(Lens and sensor parameters)
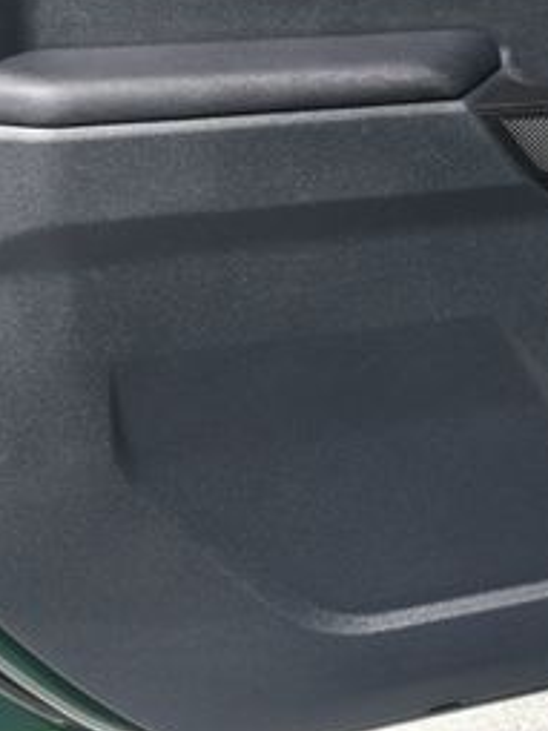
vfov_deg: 23.5
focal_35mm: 82
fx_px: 1732
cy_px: 158
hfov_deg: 17.7
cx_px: 499
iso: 100
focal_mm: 23
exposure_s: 1/160
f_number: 6.3
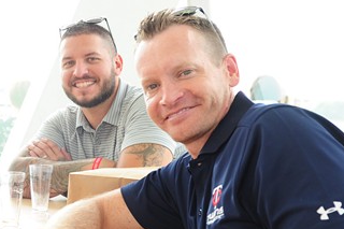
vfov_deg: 18.1
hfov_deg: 26.3
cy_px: 142
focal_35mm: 75
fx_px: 716
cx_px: 45
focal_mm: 24
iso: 320
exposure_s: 1/200
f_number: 3.5
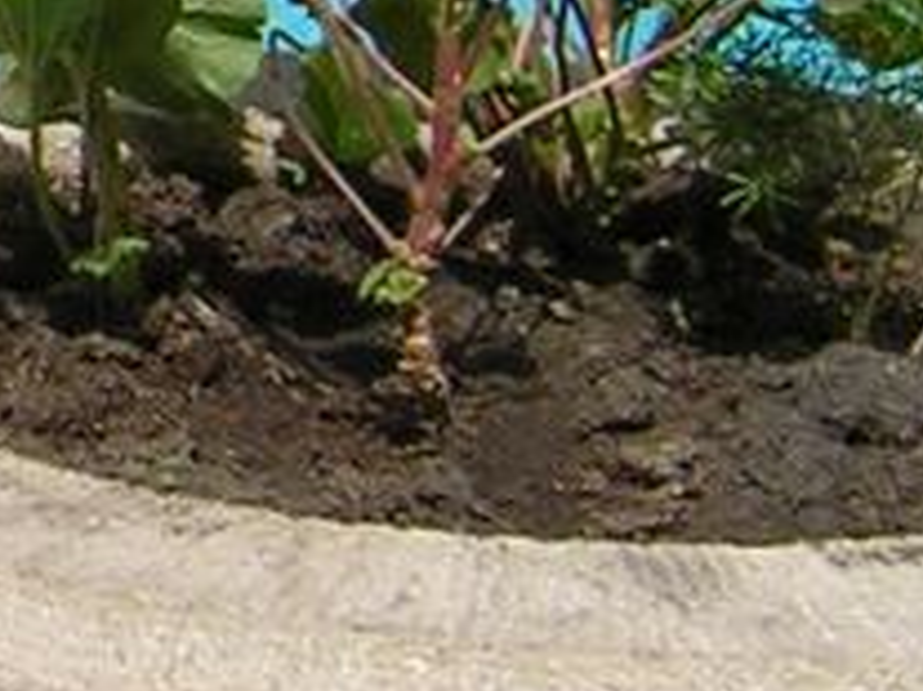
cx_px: -736
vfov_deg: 8.1
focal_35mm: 178
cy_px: -504
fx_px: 4743
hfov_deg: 10.5
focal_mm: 4.7
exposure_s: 1/514
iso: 100
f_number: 5.2
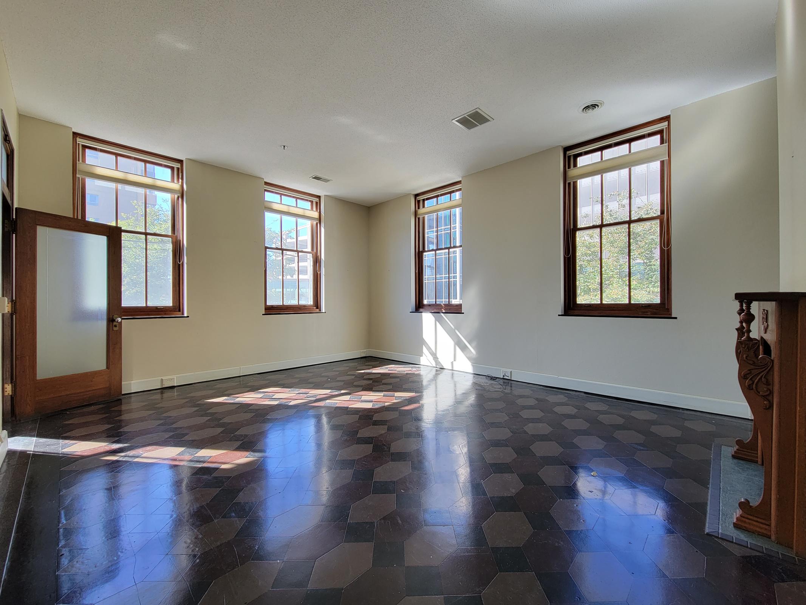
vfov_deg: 89.9
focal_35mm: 13
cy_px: 302
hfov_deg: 106.2
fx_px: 303
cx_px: 403
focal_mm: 2.2
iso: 100
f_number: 2.2
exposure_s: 1/60
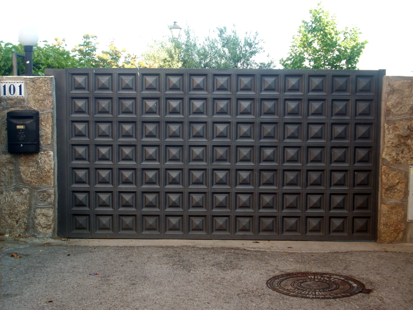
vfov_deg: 27.0
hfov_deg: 35.5
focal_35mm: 54
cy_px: 155
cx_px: 206
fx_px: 644
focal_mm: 9
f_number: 3.4
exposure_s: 1/81.3
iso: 64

- Instruction: Please leave out the pictures as you reproduce the lines exactly, from the first line of the entries through the line containing "hfov_deg: 35.5".

- Result:
vfov_deg: 23.5
focal_35mm: 82
fx_px: 1732
cy_px: 158
hfov_deg: 17.7
cx_px: 499
iso: 100
focal_mm: 23
exposure_s: 1/160
f_number: 6.3
vfov_deg: 18.1
hfov_deg: 26.3
cy_px: 142
focal_35mm: 75
fx_px: 716
cx_px: 45
focal_mm: 24
iso: 320
exposure_s: 1/200
f_number: 3.5
cx_px: -736
vfov_deg: 8.1
focal_35mm: 178
cy_px: -504
fx_px: 4743
hfov_deg: 10.5
focal_mm: 4.7
exposure_s: 1/514
iso: 100
f_number: 5.2
vfov_deg: 89.9
focal_35mm: 13
cy_px: 302
hfov_deg: 106.2
fx_px: 303
cx_px: 403
focal_mm: 2.2
iso: 100
f_number: 2.2
exposure_s: 1/60
vfov_deg: 27.0
hfov_deg: 35.5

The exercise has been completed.